Es waren die elenden Beschwernisse des elementaren Rechnens, bei denen lange Kolonnen von Zahlen zu addieren sind, die Blaise Pascal zu einer brillanten Erfindung veranlassten, deren gesellschaftliche Sprengkraft allerdings weder von seinen Zeitgenossen noch von deren Kindern oder Kindeskindern erkannt wurde. Erst 300 Jahre später leitete sie ein neues Zeitalter der Menschheit ein.

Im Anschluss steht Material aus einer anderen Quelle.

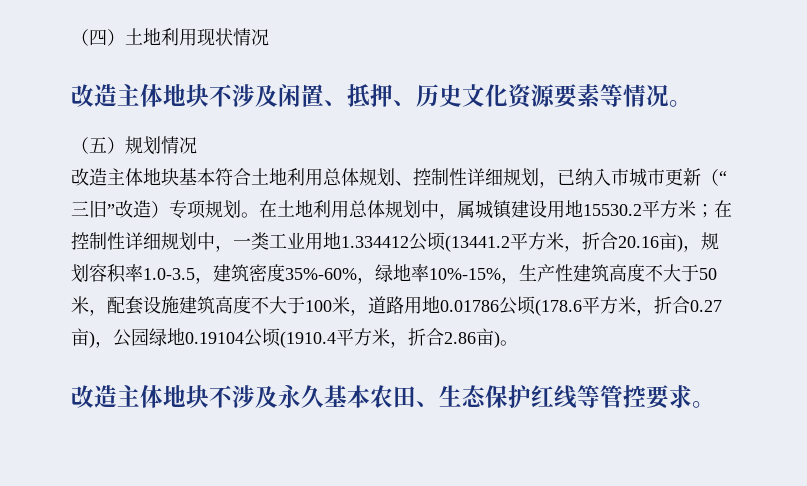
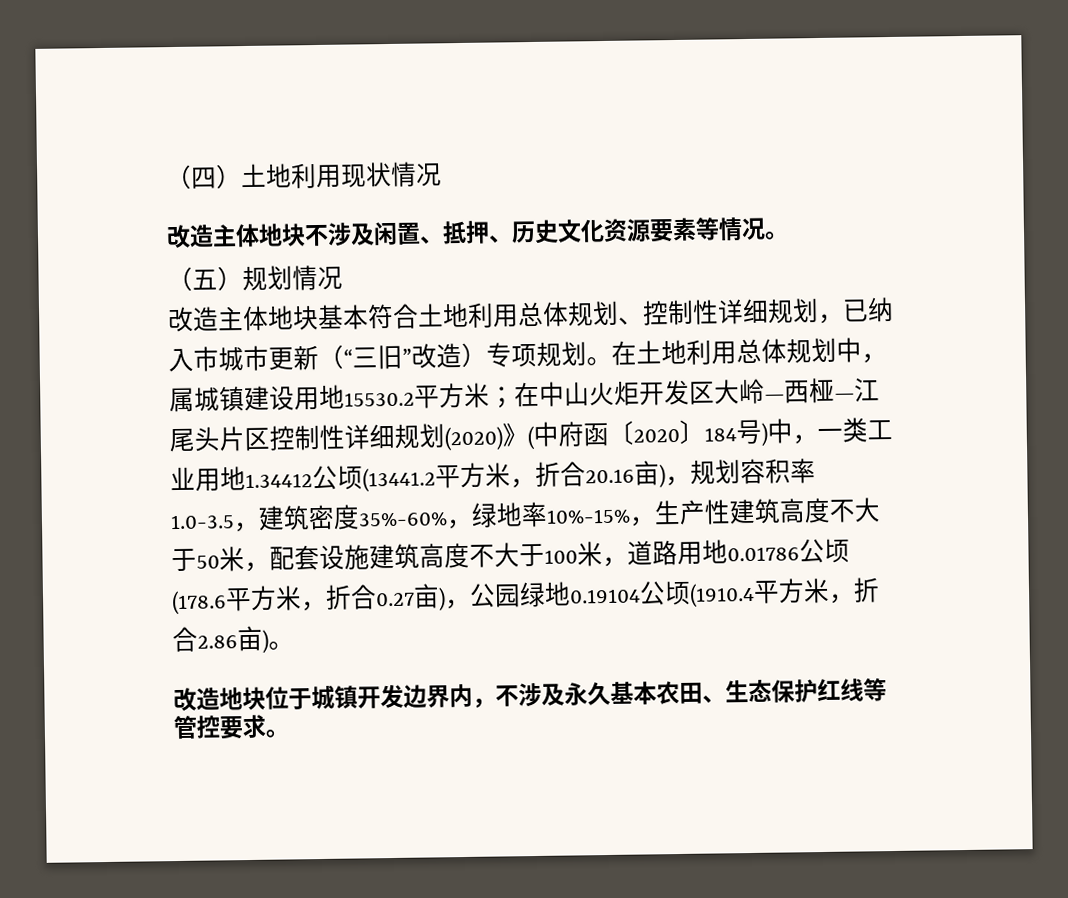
[71,232,197,251] 控制性详细规划 -> [539,377,880,407] [169,419,768,453] 中山火炬开发区大岭—西桠—江尾头片区控制性详细规划(2020)》(中府函〔2020〕184号)
[341,236,409,248] 1.334412 -> [245,473,313,489] 1.34412
[117,385,209,408] 主体地块 -> [219,683,496,711] 地块位于城镇开发边界内，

Blaise Pascals Vater Étienne war ein angesehener hoher Finanzbeamter im von Kardinal Richelieu, Ludwig XIII. und danach dem noch blutjungen Ludwig XIV. regierten Frankreich des 17. Jahrhunderts. Einem Land, in dem Bauern, Handwerker und Gewerbetreibende schuften mussten, damit es den wohlhabenden Bürgern, dem Klerus und der adeligen Gesellschaft an nichts fehlte, die Reichen in Saus und Braus ihre Tage und Nächte mit süßem Nichtstun verbringen konnten. Doch der Staat, der in letzter Instanz der König selbst war, brauchte Geld. Wo er nur konnte, presste er es der Bevölkerung ab. Nur der Klerus und der Adel waren von der Steuerlast befreit.

Étienne Pascal war bestrebt, das Geld von den Steuerpflichtigen möglichst gerecht eintreiben zu lassen. Er bemühte sich, die von den ihm untergebenen Beamten erhobenen Summen auf den Sol genau zu prüfen. Und dafür waren schier unzählige nervtötende Additionen und Subtraktionen vonnöten.

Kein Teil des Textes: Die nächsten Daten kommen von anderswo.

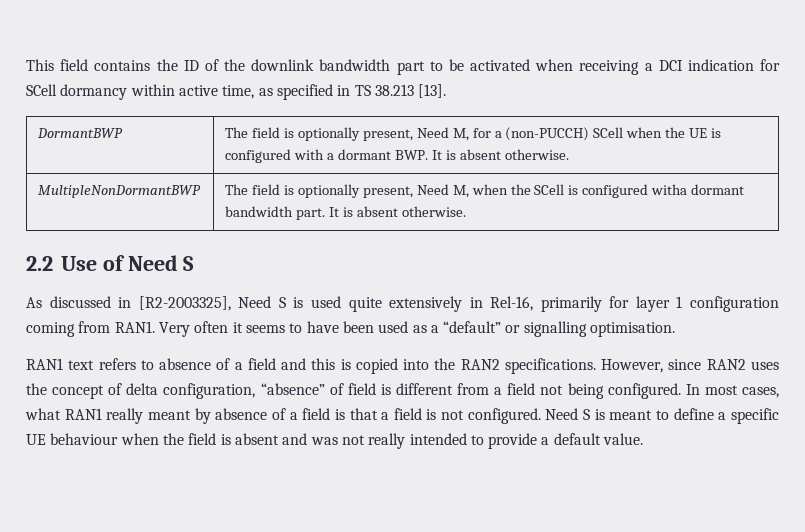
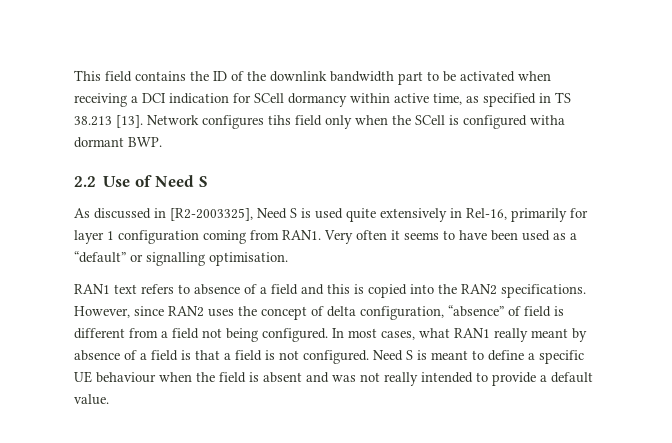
[37,128,124,138] [225,127,721,141] [225,149,569,163] [38,185,202,198] [225,184,469,198] // DormantBWP | The field is optionally present, Need M, for a (non-PUCCH) SCell when the UE is configured with a dormant BWP. It is absent otherwise. // MultipleNonDormantBWP | The field is optionally present, Need M, -> [147,115,352,129] Network configures tihs field only
[225,206,466,220] bandwidth part. It is absent otherwise. -> [128,137,162,147] BWP.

Étienne Pascals Sohn Blaise galt bereits in jungen Jahren als mathematisches Wunderkind. Der gebildete Vater lehrte seinen Sohn im Privatunterricht alle Sprachen, das gesamte Wissen seiner Zeit. Wie später Mozart, den ebenfalls sein Vater unterrichtete, hatte Pascal das Glück, nie eine Schule besuchen zu müssen. Allerdings verschob der gewissenhafte Vater den Mathematikunterricht für den kleinen Buben auf später, wenn dieser der Ansicht des Vaters nach dafür reif genug sei. Mit dem Erfolg, dass sich das geniale Kind die Mathematik selbst beibrachte. Schon mit vierzehn Jahren, so berichtet seine ebenso begabte ältere Schwester Jacqueline, habe er sich alle Lehrsätze des Geometriebuches von Euklid erarbeitet. Ja, er gewann Erkenntnisse, die völlig neu und unerhört beeindruckend waren und noch heute nach ihm benannt sind.

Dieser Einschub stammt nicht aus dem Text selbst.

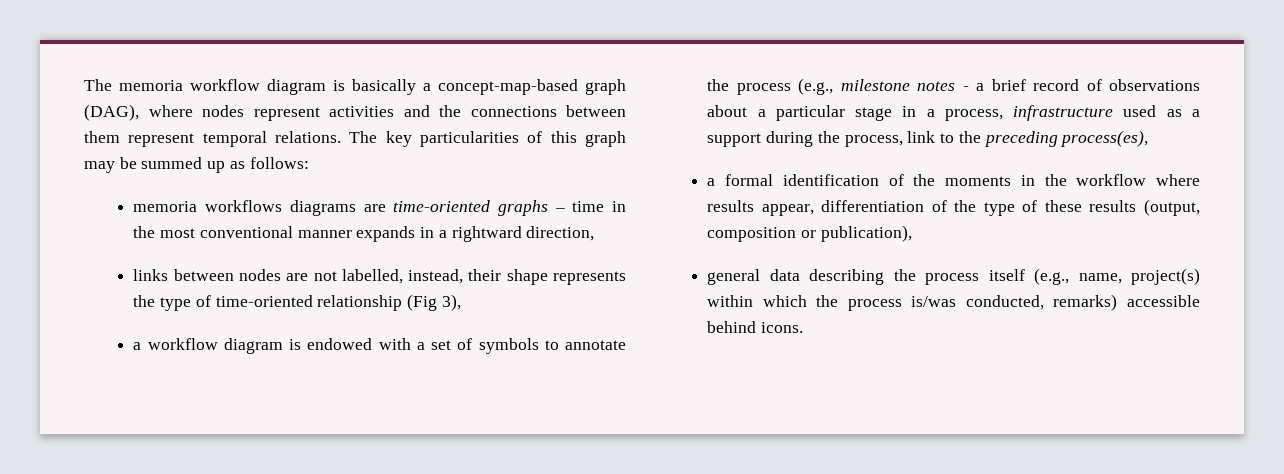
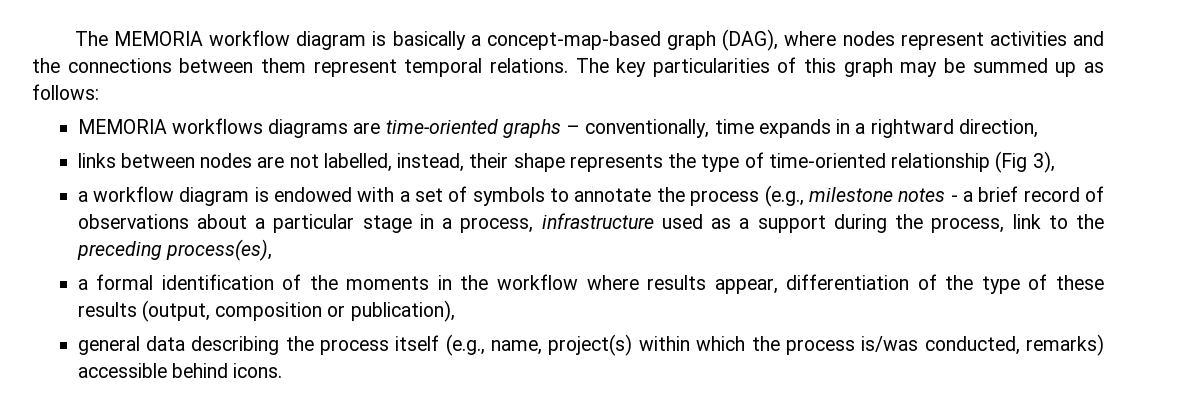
[84,79,183,91] The memoria -> [74,31,203,46] The MEMORIA
[133,201,198,212] memoria -> [77,119,167,134] MEMORIA
[572,201,626,212] [133,226,352,238] time in the most conventional manner -> [585,119,754,138] conventionally, time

Blaise Pascal, der seit frühester Jugend unter ständig wiederkehrenden peinigenden Kopfschmerzen litt, behauptete einmal, dass einzig die Beschäftigung mit Mathematik ihn von den Qualen erlöse. Allein diese Bemerkung zeichnet ihn als besonderen Menschen aus, denn für Normalsterbliche hat die Mathematik den üblen Ruf, gerade das Gegenteil zu bewirken. Eine Nachrede, die – wie zumindest hoffentlich die Leserinnen und Leser dieses Buches bestätigen werden – zu Unrecht Verbreitung findet.

Ödes Rechnen hingegen kann bei niemandem, nicht einmal bei Blaise Pascal, von Schmerzen erlösen, gar Entzücken hervorrufen. Es ist einfach nur lästig. Diese Last, die Pascals Vater tagein, tagaus tragen musste, abzuschütteln und einer Maschine zu übertragen, war das Ziel seines Sohnes. Als dieser neunzehn Jahre alt war, hatte er es verwirklicht: Er hatte die erste Rechenmaschine der Welt entworfen und hergestellt. Er taufte sie „Pascaline“.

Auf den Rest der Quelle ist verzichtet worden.